Just as in the fairy tale of »The Emperor’s New Clothes,« authority is »naked«; the child is not impressed and does not allow itself to be intimidated, hypnotized, or deceived. It takes a look and trusts its own senses. Perls identified with the message of this fairy tale by Hans Christian Andersen and put the following words into the mouth of the child who was to be dissuaded from what it saw: »How can I trust my senses? They love me not if I can’t see! I need their love more than the truth. It’s hard to swallow, but I take my lesson in adjustment« (ibid., 25).24 This was a lesson Perls refused to learn as a child, and he continued to refuse until the end of his days. Over the course of his life, he himself appeared »naked,« and he »undressed« others, which garnered him both rejection and fame. In a certain sense, he was disrespectful; he was interested in reality and not in appearances, and he exposed matters correspondingly. That was a help to those who were strong enough to find themselves, while others were injured and deeply hurt. In therapy, he often looked for what he called contact and genuine feelings. Then he was touched and would become soft and very close to the other person.

The concept of contact, which is so central to Gestalt therapy, has one of its sources here. Within the context of the childhood memories mentioned above, Perls defined a relationship structure as a confluence when the child is »good« in a manner that corresponds to the will of its parents, as opposed to the isolation of the child when its behavior does not match its parents’ expectations, and they then experience and define it as »bad.« In Perls’s view, no contact existed between the people involved in either confluence or isolation, »for contact is the appreciation of differences« (ibid., 261).

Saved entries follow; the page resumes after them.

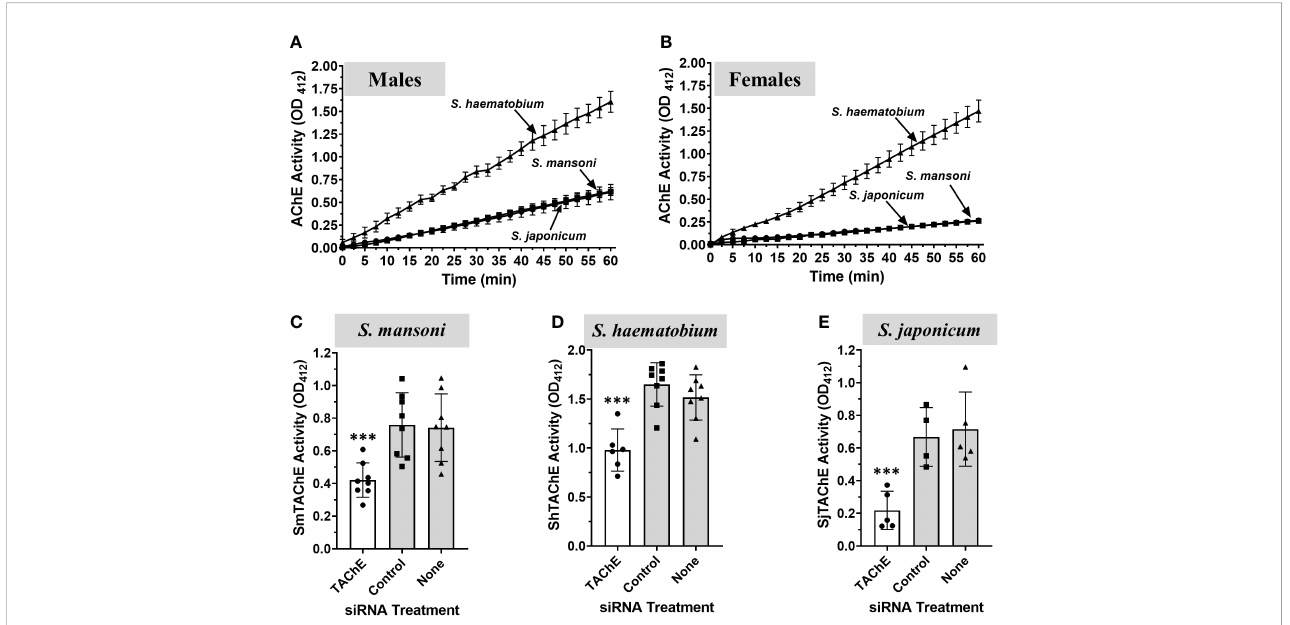
FIGURE 9 Surface AChE activity (mean OD 412 ± SD) in live individual adults of the three medically most important schistosome species S. mansoni , S. haematobium and S. japonicum , as indicated (n ≥ 5). (A) Live individual adult male parasites. (B) Live individual adult female parasites. S. haematobium parasites (both male and female) exhibit signi fi cantly higher surface AChE activity versus S. mansoni or S. japonicum parasites (p < 0.001, Two-Way ANOVA). No signi fi cant difference is observed between live S. mansoni and S. japonicum adult parasite AChE activity. (C – E) A universal siRNA targeting the tegumental AChE gene of the three species was designed and used to knock-down the expression of this gene in adult male parasites. Seven days later the surface AChE activity (mean OD 412 ± SD) was measured in live, gene-suppressed versus control S. mansoni (C) , S. haematobium (D) or S. japonicum (E) adult males. Each point represents the data from one worm, and the line represents the mean ( ± SD) for the group. In all cases, gene suppression resulted is signi fi cant reductions in surface AChE activity ( C , S. mansoni; ***p < 0.001), ( D , S. haematobium ; ***p < 0.0001) and ( E , S. japonicum ; ***p < 0.008, all by ANOVA). Values obtained at 60 min are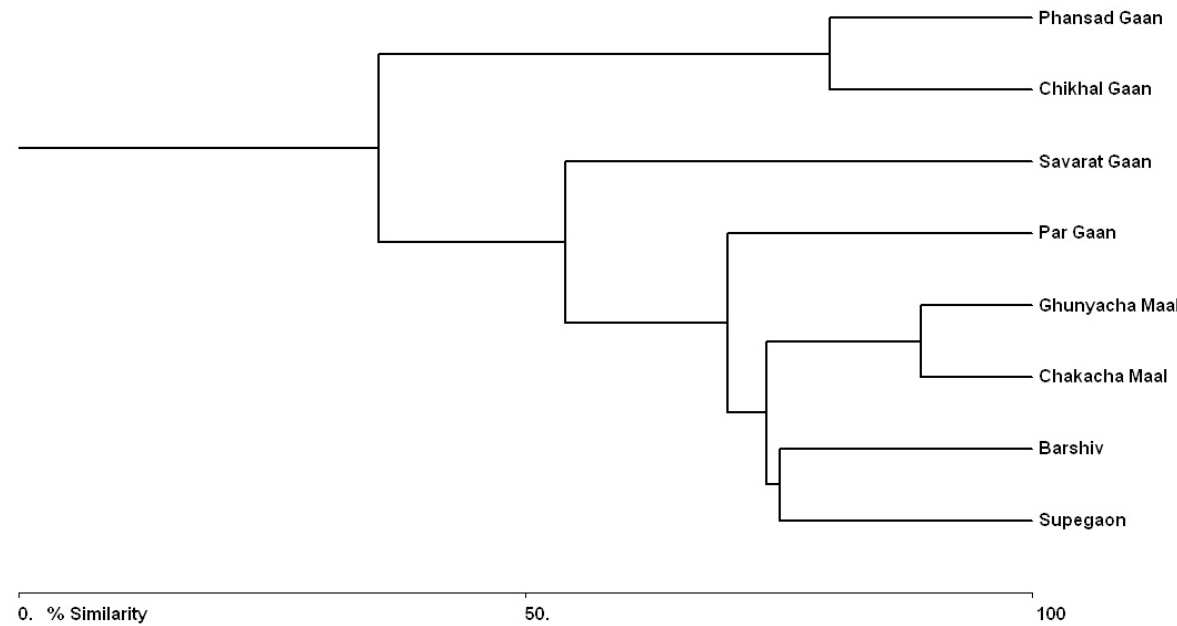
Figure 3. Dendrogram based on transect data analyzed by using Bray-Curtis similarity index, representing species assemblage structure similarity between different study areas of Phansad Wildlife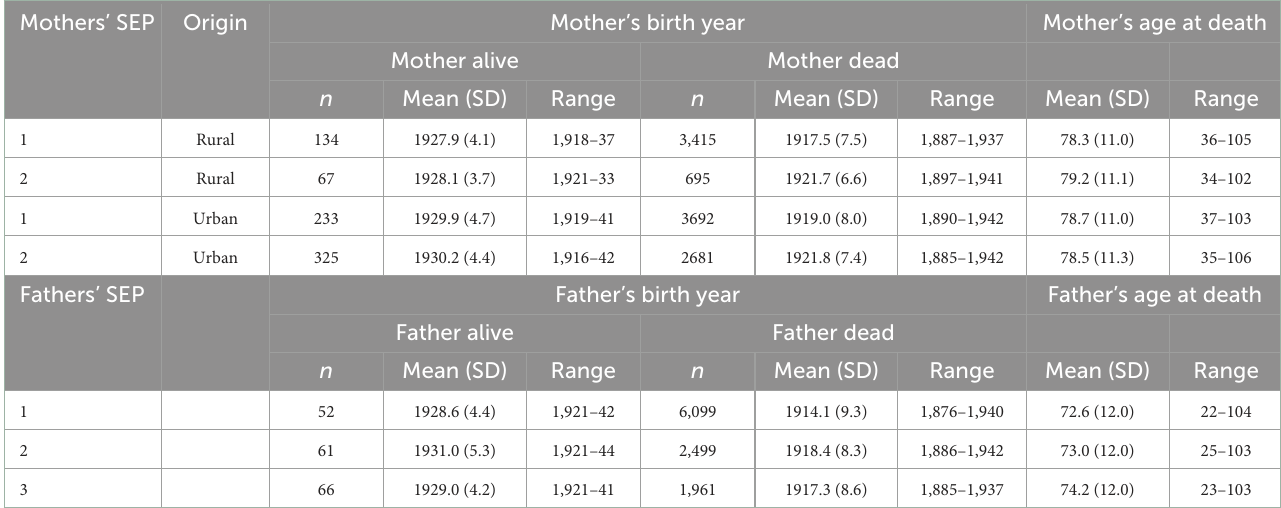
TABLE 1 Descriptive statistics for parents’ birth years and ages at death in a sample used for analyzing association between offspring anthropometric traits and parental longevity. Mothers’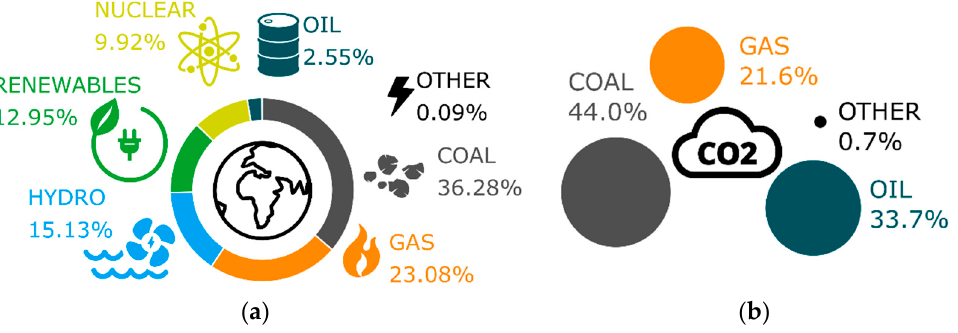
Figure 1. ( a ) Share of world electricity generation in 2021 (data source: [1]); ( b ) fuel share of CO 2 emissions from fuel combustion in 2019 (data source: [2]).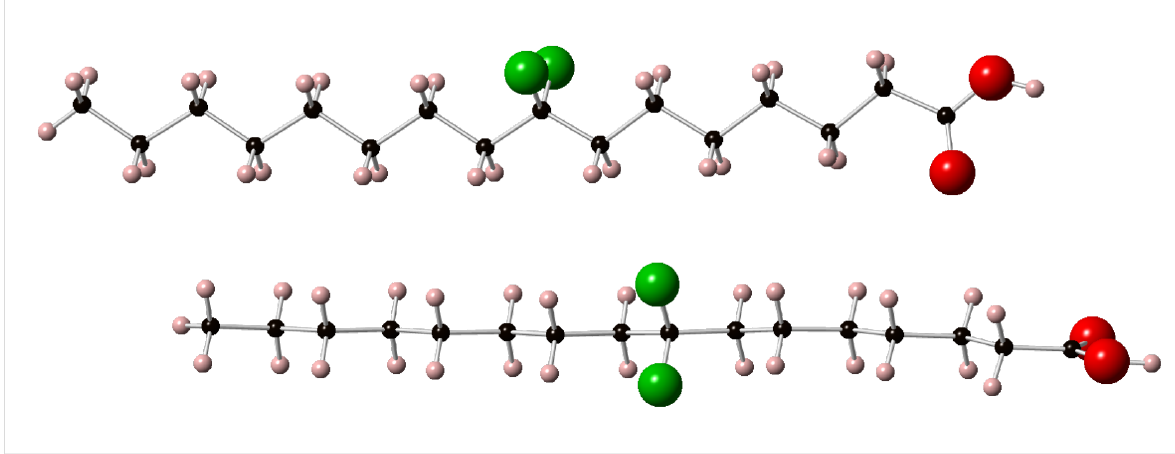
Figure 5: The X-ray crystal structures of 8,8-difluorohexadecanoic acid ( 6a ).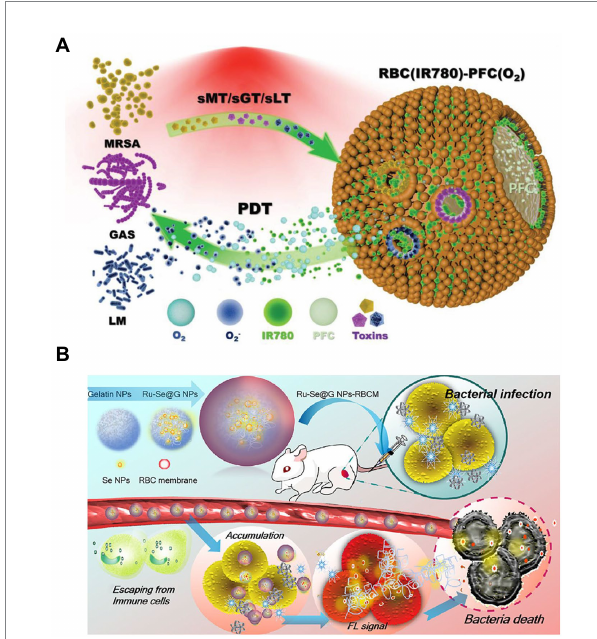
FIGURE 2 Schematic diagrams of microenvironment-responsive RBC membrane-coated nanosystems. (A) “On-demand” photodynamic therapy (PDT) of bacterial infection. The constructed RBC(IR780)- PFC(O 2 ) nanobubbles can bind to and neutralize toxins secreted by MRSA, GAS, and LM (named sMT, sGT, and sLT, respectively). After absorbing toxins, the formed pore stimulated the release of the photosensitizer IR780 and oxygen. Subsequently, the released agent contributed to the enhancement of PDT efficiency in killing bacteria under NIR irradiation. Reprinted with permission from Zhuge et al. (2022) (Copyright© 2022, Wiley-VCH). (B) The prepared Ru − Se@ GNP-RBCMs can escape from immune cells, accumulate at infectious sites, and realize responsive release of Ru − Se nanoparticles. The synergistic antibacterial effect finally resulted in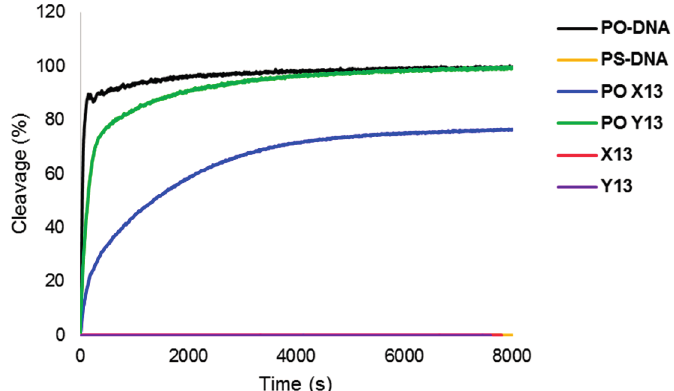
Figure 4. 3 ′ -Exonuclease degradation of individual Invader and reference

Perls had this painful, formative father conflict in common with Karen Horney as well, one of the other psychoanalytic dissidents. Horney became his first training analyst, and later his control analyst. They enjoyed a good personal relationship, and Horney’s revisions of Freud later inspired Perls and showed many parallels to revisions of his own (see Bocian 1992). Horney was plagued by her strict Christian father and entered in her diary at age fourteen: »It must be marvelous to have a father one can love and respect. The Fourth Commandment with its »Thou shalt« looms before me like a ghost. I cannot honor a person who makes all of us unhappy with his hypocrisy, egotism, crudeness, and poor manners« (in Stephan 1992, 236).

The early experience of a repressive »Thou shalt,« which was classified within the system of Freudian theory as the »super-ego« and which Perls called an unacceptable introjection,25 played a significant role in the theory formation of virtually all Berlin character analysts.